In the progress of his excellency’s remarks I found occasion to state that circumstances have certainly occurred to excuse a portion of the irritation betrayed by my country people towards France, and I referred particularly to the two years of anxigus suspense in which we were kept in regard to the ultimate destination of the vessels contracted for by Arman for the confederates. “If,” said I, “after the distinct pledge of your excellency to Mr. Dayton, one of these vessels is permitted to leave France, and passes straight into the hands of our enemies, as the Stonewall did, your excellency knows how difficult it is to satisfy the people of the United States that France has not been, to say the least, more indifferent than a friendly power should be about the damages which may result from her depredations.” “For this reason,” I said, “I had labored according to my means, both before and since I had been brought into official relations with his excellency, to have France remove every appearance of responsibility for the machinations of the rebels in France, and hence my earnest desire that the imperial government might take some step similar to [Page 247] what I bad already suggested to prove to the universal intelligence of my country people its friendly disposition towards them.”

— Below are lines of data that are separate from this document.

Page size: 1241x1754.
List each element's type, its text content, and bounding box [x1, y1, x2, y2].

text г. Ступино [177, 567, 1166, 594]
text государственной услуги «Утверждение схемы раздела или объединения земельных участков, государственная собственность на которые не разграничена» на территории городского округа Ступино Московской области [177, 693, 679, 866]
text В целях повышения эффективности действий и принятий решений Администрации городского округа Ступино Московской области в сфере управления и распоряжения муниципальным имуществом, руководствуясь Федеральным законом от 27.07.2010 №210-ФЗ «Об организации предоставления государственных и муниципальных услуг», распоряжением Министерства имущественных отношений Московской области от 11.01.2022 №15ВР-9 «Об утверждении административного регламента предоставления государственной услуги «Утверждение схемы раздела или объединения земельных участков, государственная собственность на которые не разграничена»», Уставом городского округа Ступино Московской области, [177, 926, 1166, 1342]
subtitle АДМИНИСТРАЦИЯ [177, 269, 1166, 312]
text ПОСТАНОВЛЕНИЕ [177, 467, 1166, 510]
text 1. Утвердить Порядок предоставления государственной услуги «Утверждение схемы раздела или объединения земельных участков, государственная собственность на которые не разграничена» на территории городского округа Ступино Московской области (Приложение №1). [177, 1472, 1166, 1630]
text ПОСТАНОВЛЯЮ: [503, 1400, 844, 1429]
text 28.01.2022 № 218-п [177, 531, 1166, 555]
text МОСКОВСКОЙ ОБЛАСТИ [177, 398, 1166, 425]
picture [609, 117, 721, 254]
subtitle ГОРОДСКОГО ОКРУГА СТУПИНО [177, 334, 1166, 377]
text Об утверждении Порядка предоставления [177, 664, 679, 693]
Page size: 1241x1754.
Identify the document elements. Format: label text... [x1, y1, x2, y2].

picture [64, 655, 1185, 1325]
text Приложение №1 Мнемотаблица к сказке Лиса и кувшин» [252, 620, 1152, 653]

When our conversation, of which, I think, I have given the spirit, had reached this point, I mentioned that I had just received a despatch from you, which treated upon some of the points referred to in our conversation, and, though not instructed to do so, I was at liberty to read it, and felt disposed to do so if his excellency was interested to hear it. He said, of course, that he would be very glad to hear anything from you, and I proceeded to read your despatch of the 27th February.
I may here mention, parenthetically, that in the progress of our conversation, and in reply to his reproaches against the irritating tone and imputations of our press and public men, I said that with us everybody’s most idle thought and casual impression might find expression in one way or another through the press; but I ventured to affirm that his excellency had no complaints to make of the government proper. “No” he replied, “our relations with your government have been very well. Mr. Seward has always been very amiable and considerate.” But he went on to deprecate the possible consequences of a public sentiment so prompt as that shadowed forth by the press of the United States to seize upon and misconstrue the motives of the Emperor’s government.

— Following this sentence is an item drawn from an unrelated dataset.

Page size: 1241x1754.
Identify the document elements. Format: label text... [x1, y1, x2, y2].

When I had finished reading your despatch he thanked me again for reading it, repeated substantially what he had said before, and nearly in the same language, about the attitude France had taken, and deemed it her duty to maintain towards the United States, insisting very emphatically that his government has never had relations with any fraction of our country, and that he sincerely desired such a termination of our trouble as might best conduce to our general prosperity.
In respect to the instructions to be given to M. Chateaurenard, he seemed disposed to treat that suggestion as gratuitous. He thought it did not become France to turn harshly upon the confederates now in their hour of disaster, and that, he said, France would not do; but when the war ended he hoped and expected to find the attitude of his government towards the United States the same as before the war.

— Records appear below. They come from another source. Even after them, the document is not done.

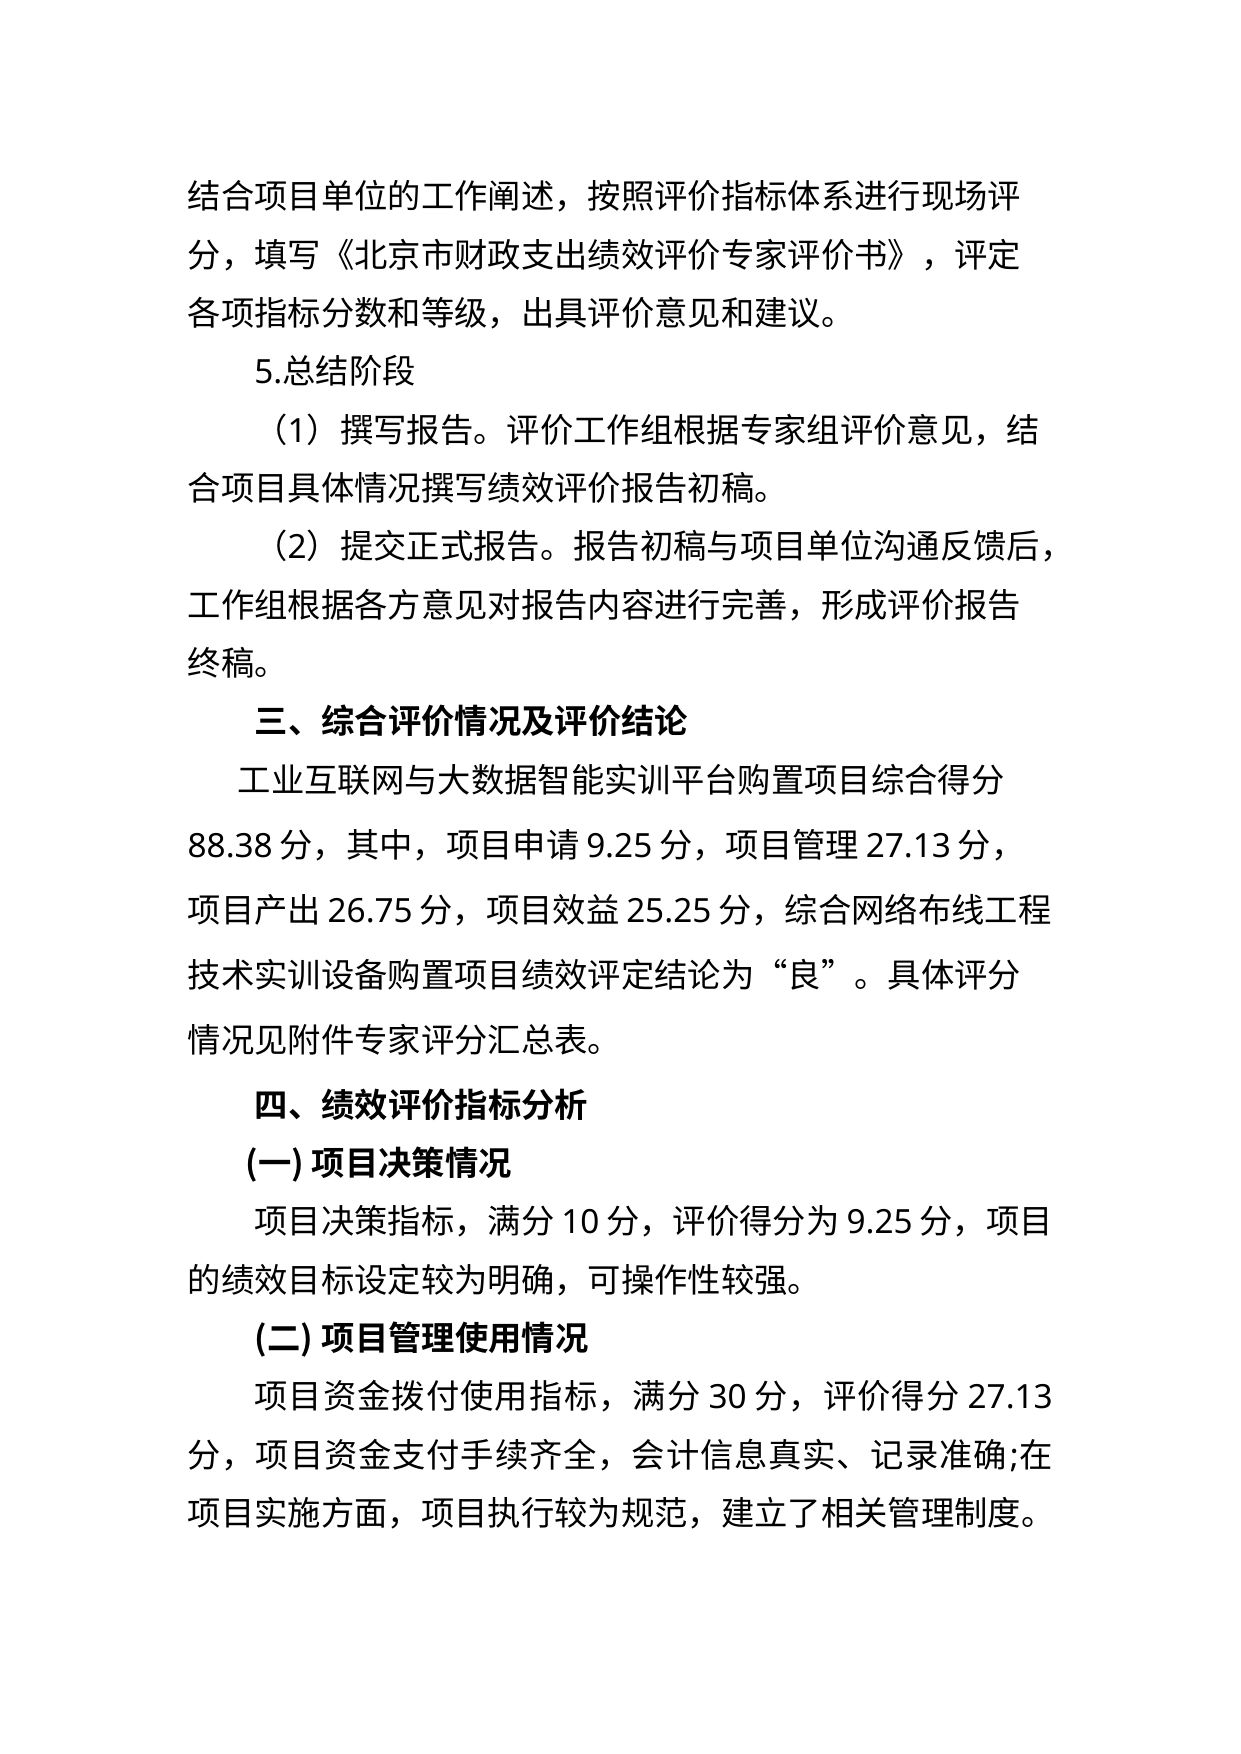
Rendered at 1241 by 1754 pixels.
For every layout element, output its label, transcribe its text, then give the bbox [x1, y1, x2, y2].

subtitle 三、综合评价情况及评价结论 [187, 687, 1053, 745]
text （1）撰写报告。评价工作组根据专家组评价意见，结合项目具体情况撰写绩效评价报告初稿。 [187, 395, 1053, 512]
text 工业互联网与大数据智能实训平台购置项目综合得分88.38分，其中，项目申请9.25分，项目管理27.13分，项目产出26.75分，项目效益25.25分，综合网络布线工程技术实训设备购置项目绩效评定结论为“良”。具体评分情况见附件专家评分汇总表。 [187, 745, 1053, 1070]
text （2）提交正式报告。报告初稿与项目单位沟通反馈后，工作组根据各方意见对报告内容进行完善，形成评价报告终稿。 [187, 512, 1053, 687]
text 项目决策指标，满分10分，评价得分为9.25分，项目的绩效目标设定较为明确，可操作性较强。 [187, 1187, 1053, 1304]
subtitle 四、绩效评价指标分析 [187, 1070, 1053, 1129]
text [187, 162, 1053, 337]
text 项目资金拨付使用指标，满分30分，评价得分27.13分，项目资金支付手续齐全，会计信息真实、记录准确;在项目实施方面，项目执行较为规范，建立了相关管理制度。 [187, 1362, 1053, 1537]
text 5.总结阶段 [187, 337, 1053, 395]
subtitle (二) 项目管理使用情况 [187, 1304, 1053, 1362]
subtitle (一) 项目决策情况 [187, 1129, 1053, 1187]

This, though a very condensed and imperfect report of our conversation, which lasted nearly an hour, gives, I believe, the spirit of it faithfully. Much as it is condensed, I fear you will find it too long; but as it was conducted in a very friendly spirit, and covered a variety of topics which have not been before discussed between us, I have felt it my duty to reproduce it as fully as I could.
I am, sir, with great respect, your very obedient servant,
Hon. William H. Seward, Secretary of State, &c., &c., &c.